## To do
The reply must consist of the entire listing, reproduced exactly.
·····
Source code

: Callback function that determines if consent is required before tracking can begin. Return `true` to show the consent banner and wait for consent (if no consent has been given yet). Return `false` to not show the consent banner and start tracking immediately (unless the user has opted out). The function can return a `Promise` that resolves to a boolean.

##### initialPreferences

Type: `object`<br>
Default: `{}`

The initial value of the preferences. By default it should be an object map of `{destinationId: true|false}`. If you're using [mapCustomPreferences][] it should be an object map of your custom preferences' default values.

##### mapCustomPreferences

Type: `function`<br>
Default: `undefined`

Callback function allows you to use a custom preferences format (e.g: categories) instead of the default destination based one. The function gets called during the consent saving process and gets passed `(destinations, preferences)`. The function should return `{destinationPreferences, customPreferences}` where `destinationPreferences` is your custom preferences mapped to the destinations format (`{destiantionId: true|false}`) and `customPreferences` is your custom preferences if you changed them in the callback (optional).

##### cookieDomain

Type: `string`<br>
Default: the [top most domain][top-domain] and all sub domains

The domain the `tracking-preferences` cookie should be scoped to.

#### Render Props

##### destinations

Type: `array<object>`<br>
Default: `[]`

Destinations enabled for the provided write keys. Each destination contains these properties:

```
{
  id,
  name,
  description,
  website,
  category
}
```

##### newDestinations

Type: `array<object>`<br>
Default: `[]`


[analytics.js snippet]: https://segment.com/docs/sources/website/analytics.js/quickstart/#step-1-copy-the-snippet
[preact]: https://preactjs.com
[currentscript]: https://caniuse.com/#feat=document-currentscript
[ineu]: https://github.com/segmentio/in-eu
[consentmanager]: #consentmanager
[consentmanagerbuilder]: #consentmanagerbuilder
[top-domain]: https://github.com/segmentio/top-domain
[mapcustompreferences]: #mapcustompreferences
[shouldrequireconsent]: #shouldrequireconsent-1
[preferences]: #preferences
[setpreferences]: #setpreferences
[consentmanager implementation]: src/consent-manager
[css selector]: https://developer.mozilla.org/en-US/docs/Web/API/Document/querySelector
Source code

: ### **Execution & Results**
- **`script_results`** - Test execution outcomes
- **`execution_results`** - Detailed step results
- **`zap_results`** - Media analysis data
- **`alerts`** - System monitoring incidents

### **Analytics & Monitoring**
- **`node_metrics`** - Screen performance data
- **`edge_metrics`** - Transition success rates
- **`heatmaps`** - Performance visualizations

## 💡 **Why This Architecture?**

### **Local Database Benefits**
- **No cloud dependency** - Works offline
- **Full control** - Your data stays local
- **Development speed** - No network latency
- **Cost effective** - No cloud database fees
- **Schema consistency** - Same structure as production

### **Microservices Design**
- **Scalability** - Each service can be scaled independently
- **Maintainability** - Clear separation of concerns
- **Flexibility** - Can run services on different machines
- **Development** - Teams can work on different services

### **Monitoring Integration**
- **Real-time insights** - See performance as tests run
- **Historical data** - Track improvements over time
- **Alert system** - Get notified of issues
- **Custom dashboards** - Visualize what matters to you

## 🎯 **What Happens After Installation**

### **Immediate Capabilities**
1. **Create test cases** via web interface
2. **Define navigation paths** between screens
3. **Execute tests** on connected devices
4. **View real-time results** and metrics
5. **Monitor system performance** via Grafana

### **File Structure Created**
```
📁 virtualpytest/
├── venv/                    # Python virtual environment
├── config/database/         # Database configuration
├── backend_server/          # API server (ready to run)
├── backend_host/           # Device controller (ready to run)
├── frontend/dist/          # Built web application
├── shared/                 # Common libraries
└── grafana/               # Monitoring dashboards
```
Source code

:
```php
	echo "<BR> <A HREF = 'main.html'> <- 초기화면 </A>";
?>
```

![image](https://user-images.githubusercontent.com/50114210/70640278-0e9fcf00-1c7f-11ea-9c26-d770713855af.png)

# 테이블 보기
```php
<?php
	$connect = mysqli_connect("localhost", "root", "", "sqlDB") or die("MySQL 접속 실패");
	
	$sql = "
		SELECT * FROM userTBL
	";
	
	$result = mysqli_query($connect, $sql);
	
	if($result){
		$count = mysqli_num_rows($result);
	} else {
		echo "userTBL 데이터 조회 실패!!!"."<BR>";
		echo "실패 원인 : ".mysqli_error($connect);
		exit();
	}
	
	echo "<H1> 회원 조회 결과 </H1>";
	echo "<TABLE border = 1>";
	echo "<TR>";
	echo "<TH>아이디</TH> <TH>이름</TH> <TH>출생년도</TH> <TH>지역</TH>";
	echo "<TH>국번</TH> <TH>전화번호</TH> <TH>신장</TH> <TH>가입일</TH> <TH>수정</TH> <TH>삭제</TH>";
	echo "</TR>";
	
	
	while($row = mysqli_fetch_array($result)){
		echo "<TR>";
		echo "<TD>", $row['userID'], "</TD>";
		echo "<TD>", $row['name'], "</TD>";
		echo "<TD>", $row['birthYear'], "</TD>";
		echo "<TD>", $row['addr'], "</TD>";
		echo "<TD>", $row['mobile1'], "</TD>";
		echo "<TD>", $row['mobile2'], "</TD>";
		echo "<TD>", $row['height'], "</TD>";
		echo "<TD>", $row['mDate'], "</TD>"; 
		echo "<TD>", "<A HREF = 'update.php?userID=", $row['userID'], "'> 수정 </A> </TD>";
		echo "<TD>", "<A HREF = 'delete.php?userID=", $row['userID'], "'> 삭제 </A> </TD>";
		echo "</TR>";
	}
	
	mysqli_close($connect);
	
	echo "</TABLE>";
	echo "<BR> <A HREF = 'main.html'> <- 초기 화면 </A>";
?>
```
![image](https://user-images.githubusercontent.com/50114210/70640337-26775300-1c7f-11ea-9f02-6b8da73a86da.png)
·····
## Result of the task
Source code

: Callback function that determines if consent is required before tracking can begin. Return `true` to show the consent banner and wait for consent (if no consent has been given yet). Return `false` to not show the consent banner and start tracking immediately (unless the user has opted out). The function can return a `Promise` that resolves to a boolean.

##### initialPreferences

Type: `object`<br>
Default: `{}`

The initial value of the preferences. By default it should be an object map of `{destinationId: true|false}`. If you're using [mapCustomPreferences][] it should be an object map of your custom preferences' default values.

##### mapCustomPreferences

Type: `function`<br>
Default: `undefined`

Callback function allows you to use a custom preferences format (e.g: categories) instead of the default destination based one. The function gets called during the consent saving process and gets passed `(destinations, preferences)`. The function should return `{destinationPreferences, customPreferences}` where `destinationPreferences` is your custom preferences mapped to the destinations format (`{destiantionId: true|false}`) and `customPreferences` is your custom preferences if you changed them in the callback (optional).

##### cookieDomain

Type: `string`<br>
Default: the [top most domain][top-domain] and all sub domains

The domain the `tracking-preferences` cookie should be scoped to.

#### Render Props

##### destinations

Type: `array<object>`<br>
Default: `[]`

Destinations enabled for the provided write keys. Each destination contains these properties:

```
{
  id,
  name,
  description,
  website,
  category
}
```

##### newDestinations

Type: `array<object>`<br>
Default: `[]`


[analytics.js snippet]: https://segment.com/docs/sources/website/analytics.js/quickstart/#step-1-copy-the-snippet
[preact]: https://preactjs.com
[currentscript]: https://caniuse.com/#feat=document-currentscript
[ineu]: https://github.com/segmentio/in-eu
[consentmanager]: #consentmanager
[consentmanagerbuilder]: #consentmanagerbuilder
[top-domain]: https://github.com/segmentio/top-domain
[mapcustompreferences]: #mapcustompreferences
[shouldrequireconsent]: #shouldrequireconsent-1
[preferences]: #preferences
[setpreferences]: #setpreferences
[consentmanager implementation]: src/consent-manager
[css selector]: https://developer.mozilla.org/en-US/docs/Web/API/Document/querySelector
Source code

: ### **Execution & Results**
- **`script_results`** - Test execution outcomes
- **`execution_results`** - Detailed step results
- **`zap_results`** - Media analysis data
- **`alerts`** - System monitoring incidents

### **Analytics & Monitoring**
- **`node_metrics`** - Screen performance data
- **`edge_metrics`** - Transition success rates
- **`heatmaps`** - Performance visualizations

## 💡 **Why This Architecture?**

### **Local Database Benefits**
- **No cloud dependency** - Works offline
- **Full control** - Your data stays local
- **Development speed** - No network latency
- **Cost effective** - No cloud database fees
- **Schema consistency** - Same structure as production

### **Microservices Design**
- **Scalability** - Each service can be scaled independently
- **Maintainability** - Clear separation of concerns
- **Flexibility** - Can run services on different machines
- **Development** - Teams can work on different services

### **Monitoring Integration**
- **Real-time insights** - See performance as tests run
- **Historical data** - Track improvements over time
- **Alert system** - Get notified of issues
- **Custom dashboards** - Visualize what matters to you

## 🎯 **What Happens After Installation**

### **Immediate Capabilities**
1. **Create test cases** via web interface
2. **Define navigation paths** between screens
3. **Execute tests** on connected devices
4. **View real-time results** and metrics
5. **Monitor system performance** via Grafana

### **File Structure Created**
```
📁 virtualpytest/
├── venv/                    # Python virtual environment
├── config/database/         # Database configuration
├── backend_server/          # API server (ready to run)
├── backend_host/           # Device controller (ready to run)
├── frontend/dist/          # Built web application
├── shared/                 # Common libraries
└── grafana/               # Monitoring dashboards
```
Source code

:
```php
	echo "<BR> <A HREF = 'main.html'> <- 초기화면 </A>";
?>
```

![image](https://user-images.githubusercontent.com/50114210/70640278-0e9fcf00-1c7f-11ea-9c26-d770713855af.png)

# 테이블 보기
```php
<?php
	$connect = mysqli_connect("localhost", "root", "", "sqlDB") or die("MySQL 접속 실패");
	
	$sql = "
		SELECT * FROM userTBL
	";
	
	$result = mysqli_query($connect, $sql);
	
	if($result){
		$count = mysqli_num_rows($result);
	} else {
		echo "userTBL 데이터 조회 실패!!!"."<BR>";
		echo "실패 원인 : ".mysqli_error($connect);
		exit();
	}
	
	echo "<H1> 회원 조회 결과 </H1>";
	echo "<TABLE border = 1>";
	echo "<TR>";
	echo "<TH>아이디</TH> <TH>이름</TH> <TH>출생년도</TH> <TH>지역</TH>";
	echo "<TH>국번</TH> <TH>전화번호</TH> <TH>신장</TH> <TH>가입일</TH> <TH>수정</TH> <TH>삭제</TH>";
	echo "</TR>";
	
	
	while($row = mysqli_fetch_array($result)){
		echo "<TR>";
		echo "<TD>", $row['userID'], "</TD>";
		echo "<TD>", $row['name'], "</TD>";
		echo "<TD>", $row['birthYear'], "</TD>";
		echo "<TD>", $row['addr'], "</TD>";
		echo "<TD>", $row['mobile1'], "</TD>";
		echo "<TD>", $row['mobile2'], "</TD>";
		echo "<TD>", $row['height'], "</TD>";
		echo "<TD>", $row['mDate'], "</TD>"; 
		echo "<TD>", "<A HREF = 'update.php?userID=", $row['userID'], "'> 수정 </A> </TD>";
		echo "<TD>", "<A HREF = 'delete.php?userID=", $row['userID'], "'> 삭제 </A> </TD>";
		echo "</TR>";
	}
	
	mysqli_close($connect);
	
	echo "</TABLE>";
	echo "<BR> <A HREF = 'main.html'> <- 초기 화면 </A>";
?>
```
![image](https://user-images.githubusercontent.com/50114210/70640337-26775300-1c7f-11ea-9f02-6b8da73a86da.png)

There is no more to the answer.